• TASK GOAL
The reply should hold every entry exactly as written and none of the pictures.

□ □ □ □

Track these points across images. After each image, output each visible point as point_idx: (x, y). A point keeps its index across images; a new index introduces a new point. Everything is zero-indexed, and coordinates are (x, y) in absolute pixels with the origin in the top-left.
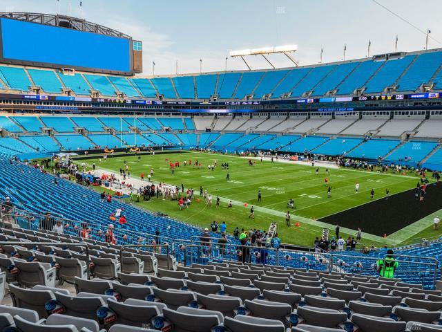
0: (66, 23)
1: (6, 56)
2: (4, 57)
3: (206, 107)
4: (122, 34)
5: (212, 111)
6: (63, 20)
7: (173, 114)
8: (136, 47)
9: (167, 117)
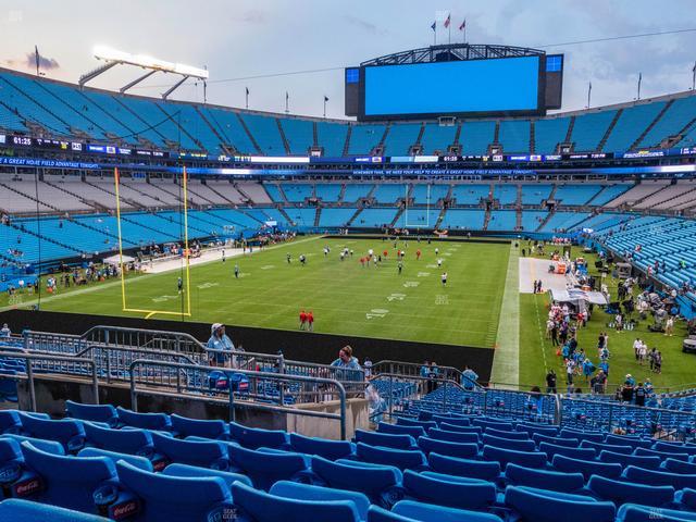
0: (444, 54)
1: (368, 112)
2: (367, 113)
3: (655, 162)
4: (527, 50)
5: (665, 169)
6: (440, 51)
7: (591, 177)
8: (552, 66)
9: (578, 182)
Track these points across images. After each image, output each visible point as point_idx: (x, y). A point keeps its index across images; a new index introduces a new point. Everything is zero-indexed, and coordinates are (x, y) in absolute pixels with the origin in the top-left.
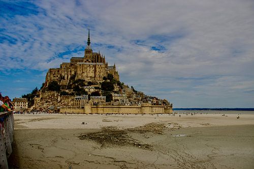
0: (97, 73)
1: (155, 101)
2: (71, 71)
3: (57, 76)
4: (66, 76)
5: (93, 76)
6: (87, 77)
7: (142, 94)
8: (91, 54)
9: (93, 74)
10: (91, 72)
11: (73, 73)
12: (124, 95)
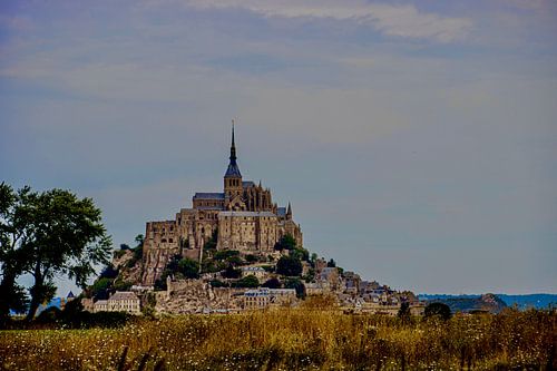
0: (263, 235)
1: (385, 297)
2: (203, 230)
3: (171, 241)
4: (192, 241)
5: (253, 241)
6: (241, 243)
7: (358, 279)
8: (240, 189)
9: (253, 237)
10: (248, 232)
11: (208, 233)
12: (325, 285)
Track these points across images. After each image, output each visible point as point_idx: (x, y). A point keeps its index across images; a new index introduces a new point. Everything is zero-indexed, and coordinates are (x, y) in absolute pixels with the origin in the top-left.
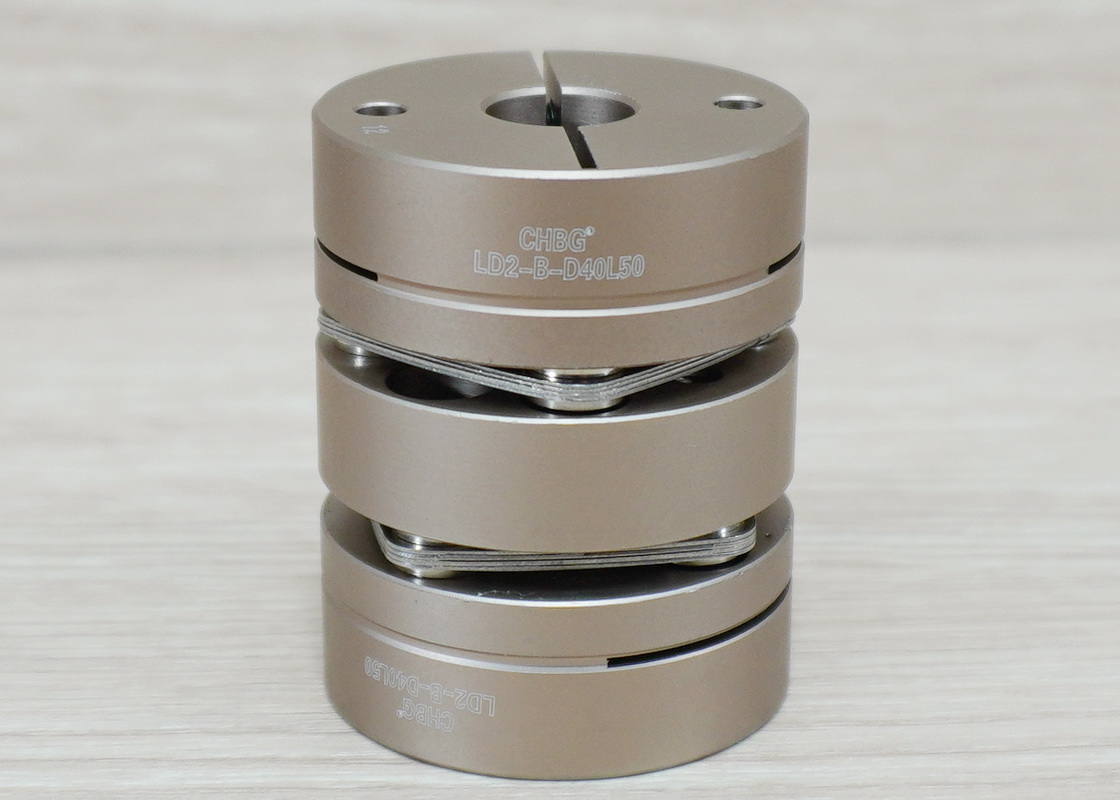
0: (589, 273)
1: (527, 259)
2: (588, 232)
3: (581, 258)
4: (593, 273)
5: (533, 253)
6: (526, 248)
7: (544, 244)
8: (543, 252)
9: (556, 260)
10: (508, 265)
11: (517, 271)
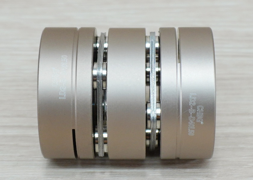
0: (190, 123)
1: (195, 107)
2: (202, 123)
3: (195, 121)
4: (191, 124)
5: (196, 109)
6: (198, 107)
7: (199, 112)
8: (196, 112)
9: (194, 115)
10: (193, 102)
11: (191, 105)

□ □ □ □

• OUTPUT FOR THIS EXERCISE
Track these points across images. After each image, output each visible point as point_idx: (x, y). A point keeps its index across images; a new index introduces a new point. Everything is zero-indexed, and coordinates are (x, y) in absolute pixels with the origin in the top-left.
0: (66, 23)
1: (6, 56)
2: (4, 57)
3: (206, 107)
4: (122, 34)
5: (212, 111)
6: (63, 20)
7: (173, 114)
8: (136, 47)
9: (167, 117)
0: (444, 54)
1: (368, 112)
2: (367, 113)
3: (655, 162)
4: (527, 50)
5: (665, 169)
6: (440, 51)
7: (591, 177)
8: (552, 66)
9: (578, 182)
Track these points across images. After each image, output each visible point as point_idx: (x, y). A point keeps its index across images; a new index introduces a new point. Everything is zero-indexed, and coordinates are (x, y) in absolute pixels with the origin in the top-left.
0: (97, 73)
1: (155, 101)
2: (71, 71)
3: (57, 76)
4: (66, 76)
5: (93, 76)
6: (87, 77)
7: (142, 94)
8: (91, 54)
9: (93, 74)
10: (91, 72)
11: (73, 73)
12: (124, 95)
0: (263, 235)
1: (385, 297)
2: (203, 230)
3: (171, 241)
4: (192, 241)
5: (253, 241)
6: (241, 243)
7: (358, 279)
8: (240, 189)
9: (253, 237)
10: (248, 232)
11: (208, 233)
12: (325, 285)
Track these points across images. After each image, output each visible point as point_idx: (x, y). A point keeps its index across images; a new index introduces a new point. Everything is zero-indexed, and coordinates are (x, y) in absolute pixels with the origin in the top-left.
0: (589, 273)
1: (527, 259)
2: (588, 232)
3: (581, 258)
4: (593, 273)
5: (533, 253)
6: (526, 248)
7: (544, 244)
8: (543, 252)
9: (556, 260)
10: (508, 265)
11: (517, 271)
0: (190, 123)
1: (195, 107)
2: (202, 123)
3: (195, 121)
4: (191, 124)
5: (196, 109)
6: (198, 107)
7: (199, 112)
8: (196, 112)
9: (194, 115)
10: (193, 102)
11: (191, 105)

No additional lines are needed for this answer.